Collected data
--- --- ---

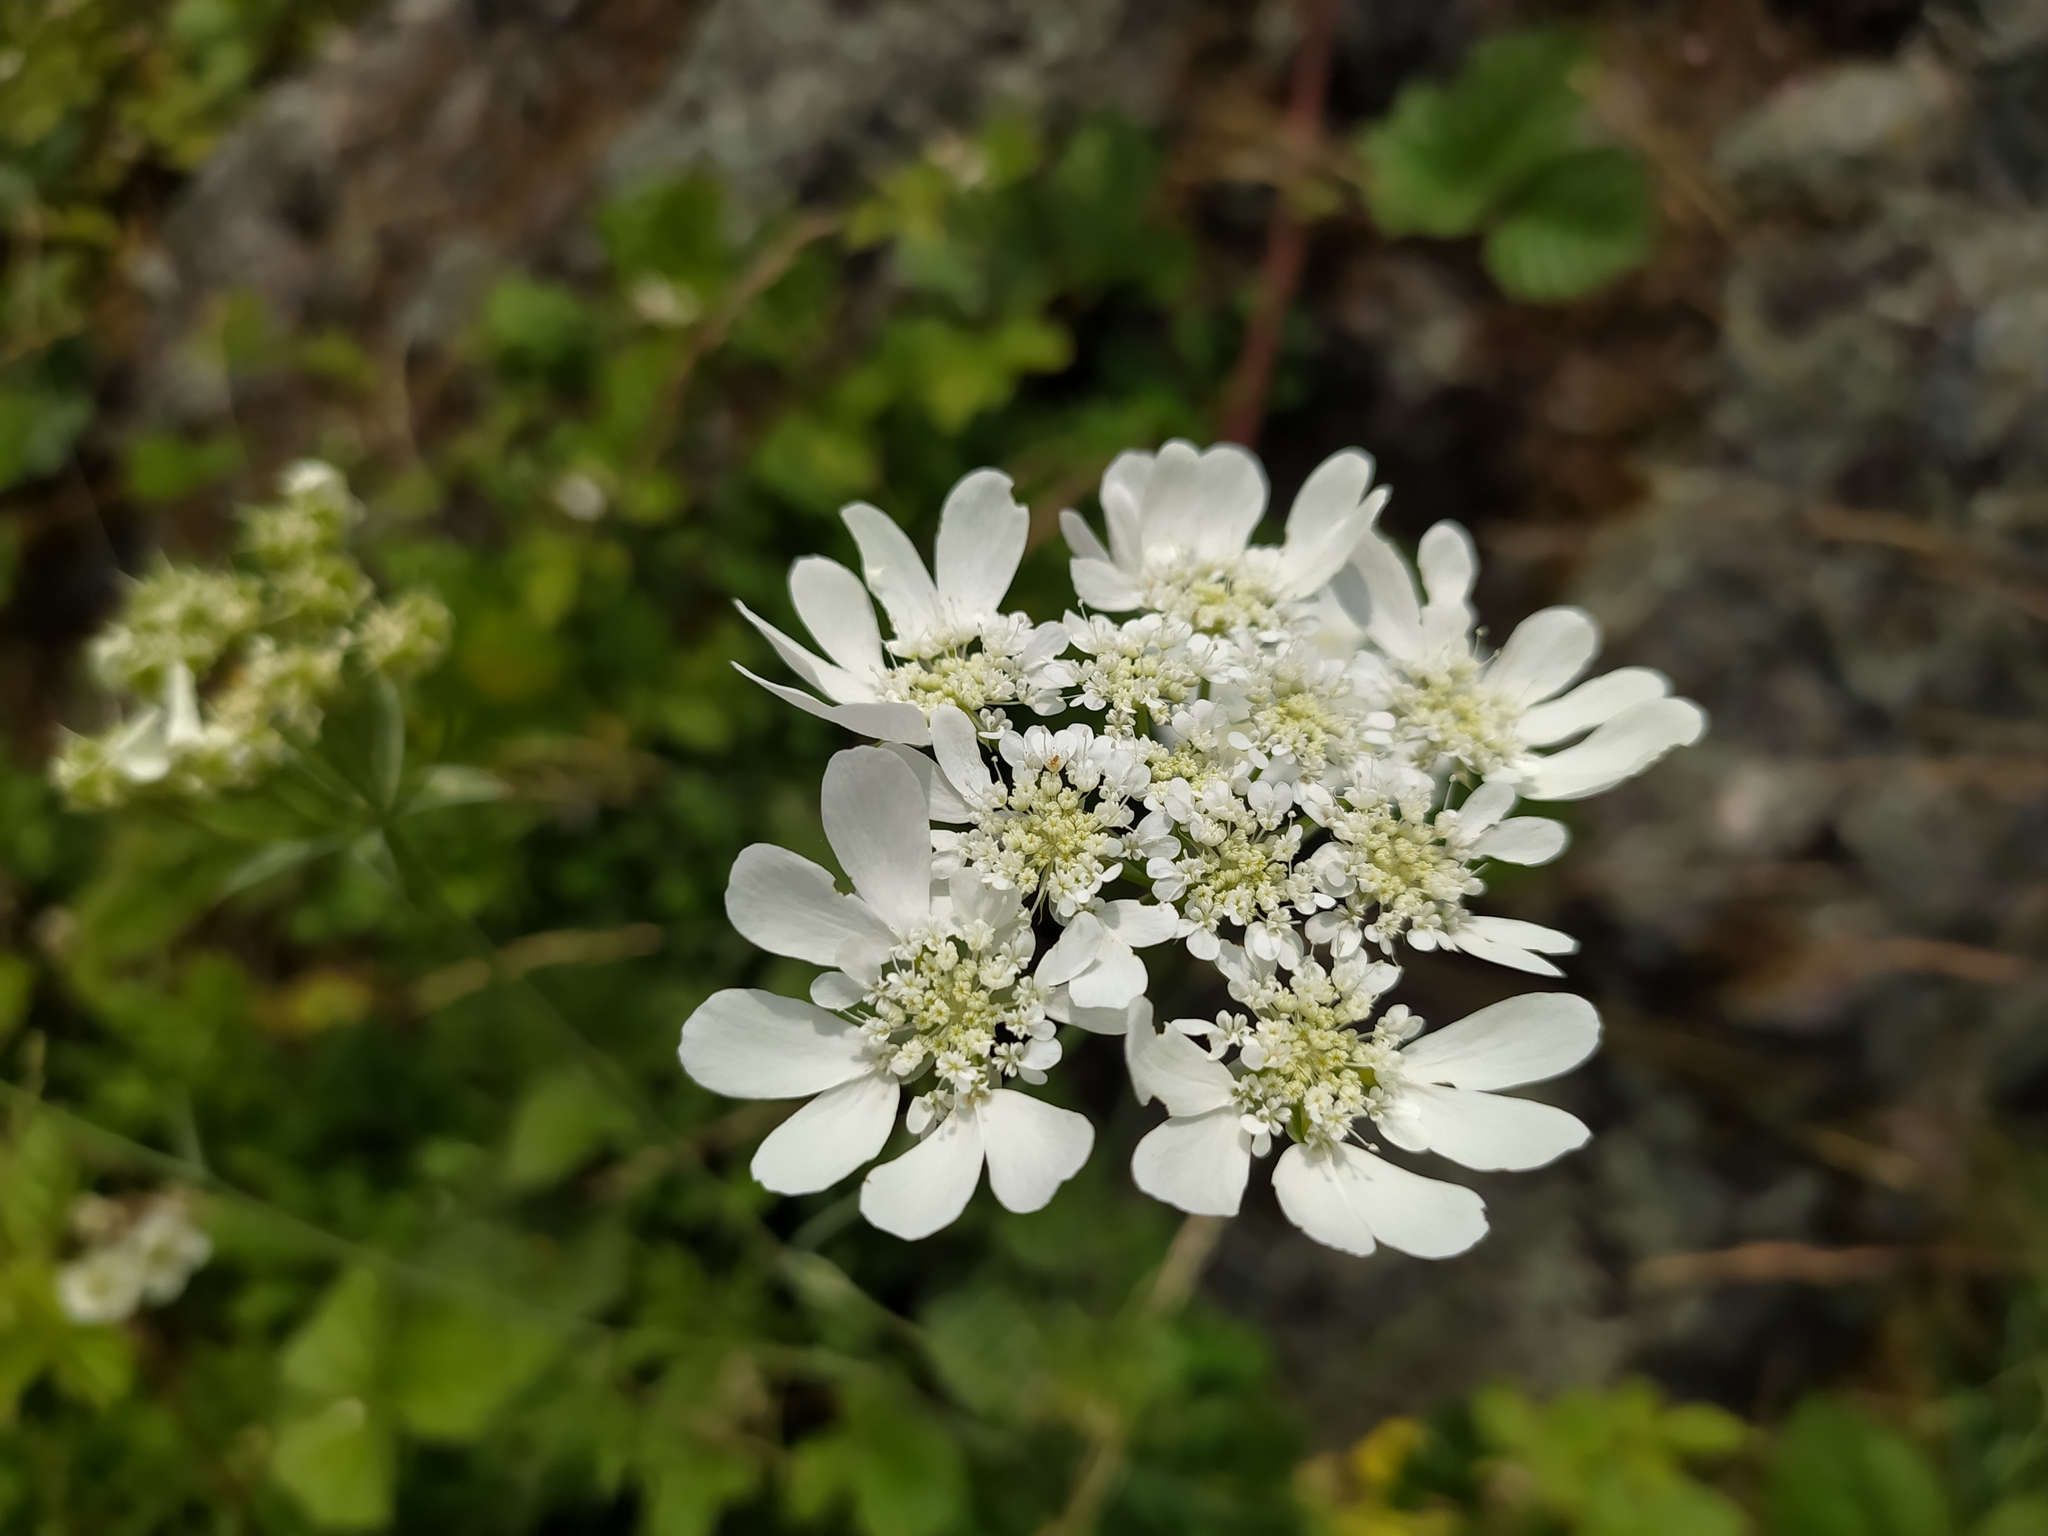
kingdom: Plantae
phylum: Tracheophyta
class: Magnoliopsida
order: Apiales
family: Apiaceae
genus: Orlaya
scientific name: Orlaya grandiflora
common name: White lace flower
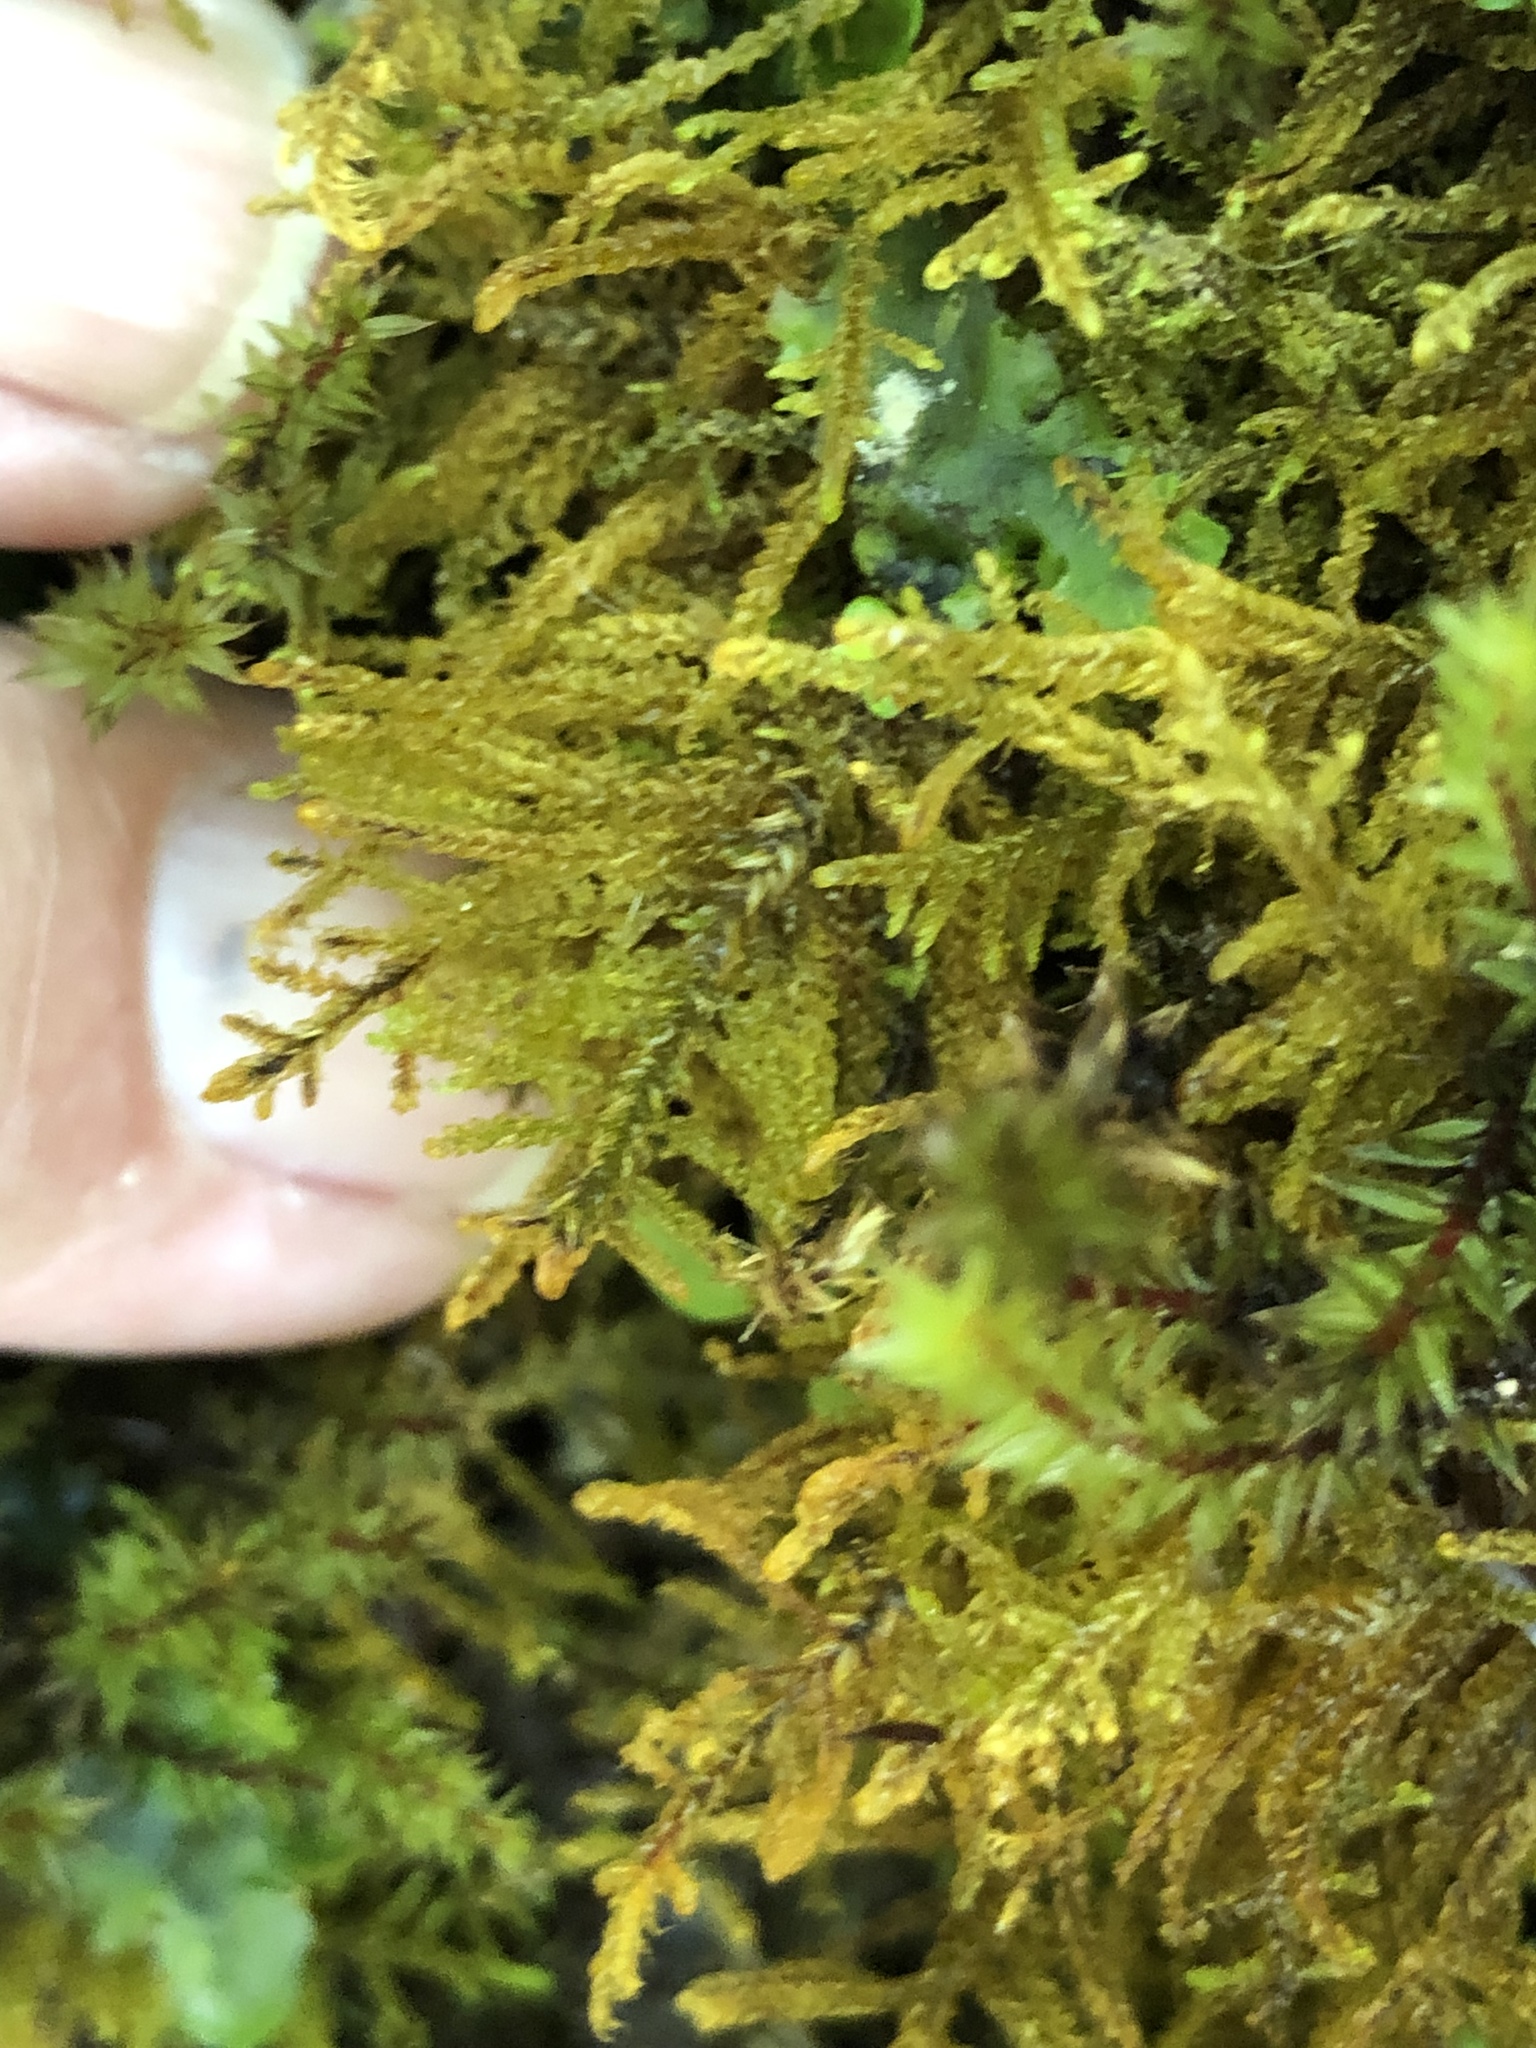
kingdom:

--- --- ---

Quote every line of text in the data above word for word, leaving out the pictures.

kingdom: Plantae
phylum: Tracheophyta
class: Magnoliopsida
order: Apiales
family: Apiaceae
genus: Orlaya
scientific name: Orlaya grandiflora
common name: White lace flower
kingdom:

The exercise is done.